The holiday season isn’t far off — and that can put parents under a lot of stress when they have recently divorced or are going through the process.
If this is your first holiday season following your marital split, here are some of the most important things you can do to head off any problems:
- Review your custody and visitation plan. This will tell you exactly who gets Thanksgiving with the kids, who gets Christmas and anything else that’s already been ordered. You may want to grab a calendar and see how your times with the kids match up with any important events you’d like to attend.
- Talk early with (and update) your ex. Focus on the idea that the holidays are important to the kids, and that you don’t want unnecessary stress for them. Even if your custody schedule is set in stone, you still need to arrange pick-up times, drop-off times and discuss any out-of-town trips.

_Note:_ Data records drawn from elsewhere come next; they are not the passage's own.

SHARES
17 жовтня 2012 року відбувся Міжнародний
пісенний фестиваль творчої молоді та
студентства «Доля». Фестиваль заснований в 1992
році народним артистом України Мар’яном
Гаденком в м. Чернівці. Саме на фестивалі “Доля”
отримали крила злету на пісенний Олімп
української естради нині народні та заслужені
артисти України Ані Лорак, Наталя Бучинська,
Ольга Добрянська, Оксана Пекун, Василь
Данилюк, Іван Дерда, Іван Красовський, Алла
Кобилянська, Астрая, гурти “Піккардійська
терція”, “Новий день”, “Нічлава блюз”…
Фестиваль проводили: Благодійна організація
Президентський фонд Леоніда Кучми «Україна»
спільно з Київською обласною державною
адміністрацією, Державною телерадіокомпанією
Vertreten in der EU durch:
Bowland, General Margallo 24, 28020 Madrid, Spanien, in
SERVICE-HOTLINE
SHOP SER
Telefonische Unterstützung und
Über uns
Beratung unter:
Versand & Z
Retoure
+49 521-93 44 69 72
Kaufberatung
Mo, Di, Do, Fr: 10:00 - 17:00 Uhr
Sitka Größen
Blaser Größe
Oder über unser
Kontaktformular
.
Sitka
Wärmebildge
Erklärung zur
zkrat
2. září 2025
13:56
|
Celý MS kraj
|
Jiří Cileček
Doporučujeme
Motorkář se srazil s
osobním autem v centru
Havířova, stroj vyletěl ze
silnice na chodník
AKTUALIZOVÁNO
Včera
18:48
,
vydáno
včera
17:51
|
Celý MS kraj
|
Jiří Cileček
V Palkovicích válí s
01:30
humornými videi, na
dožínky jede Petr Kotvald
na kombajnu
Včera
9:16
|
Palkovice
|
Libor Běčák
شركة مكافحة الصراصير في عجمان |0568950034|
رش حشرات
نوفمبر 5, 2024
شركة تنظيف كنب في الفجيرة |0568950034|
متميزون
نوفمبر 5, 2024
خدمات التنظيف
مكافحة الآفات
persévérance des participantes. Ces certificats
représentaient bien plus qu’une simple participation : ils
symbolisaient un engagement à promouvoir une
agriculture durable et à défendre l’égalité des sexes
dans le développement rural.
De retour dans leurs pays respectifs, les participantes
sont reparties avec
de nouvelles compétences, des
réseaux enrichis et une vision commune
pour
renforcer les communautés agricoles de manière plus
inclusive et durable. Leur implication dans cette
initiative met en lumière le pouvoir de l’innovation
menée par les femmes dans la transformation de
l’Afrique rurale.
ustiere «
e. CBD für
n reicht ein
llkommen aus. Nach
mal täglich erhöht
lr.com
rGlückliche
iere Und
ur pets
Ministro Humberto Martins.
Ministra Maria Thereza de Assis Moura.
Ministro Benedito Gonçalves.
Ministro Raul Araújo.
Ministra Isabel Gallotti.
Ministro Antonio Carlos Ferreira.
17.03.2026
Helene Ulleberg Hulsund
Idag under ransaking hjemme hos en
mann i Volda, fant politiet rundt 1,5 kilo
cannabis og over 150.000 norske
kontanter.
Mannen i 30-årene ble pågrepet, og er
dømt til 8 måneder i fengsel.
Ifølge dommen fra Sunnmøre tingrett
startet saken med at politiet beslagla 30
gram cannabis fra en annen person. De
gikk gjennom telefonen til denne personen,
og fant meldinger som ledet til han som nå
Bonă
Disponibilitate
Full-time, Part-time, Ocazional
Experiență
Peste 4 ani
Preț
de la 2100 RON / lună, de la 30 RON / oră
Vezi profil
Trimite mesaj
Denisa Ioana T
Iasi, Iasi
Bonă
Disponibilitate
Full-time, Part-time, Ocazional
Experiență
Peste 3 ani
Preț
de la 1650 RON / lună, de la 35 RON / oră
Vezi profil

- Put any agreements you make in writing. Even if you just follow up a verbal conversation with your ex with an email confirming the agreement, it’s important to have things in writing so that there’s no chance for extra conflict. You should talk about things like what gifts you are going to buy, special events and any changes to the visitation plan.
- Practice kindness and flexibility. If your ex wants the kids on Thanksgiving evening so they can see her parents, plan your Thanksgiving for earlier in the day so she can have them — even if it is your day on the schedule. That way, you can ask for a similar trade-off that benefits you, later.
If you need to make anything other than minor changes to your parenting plan for the holiday season, it may be wise to get some experienced assistance. Your attorney can help with modifications.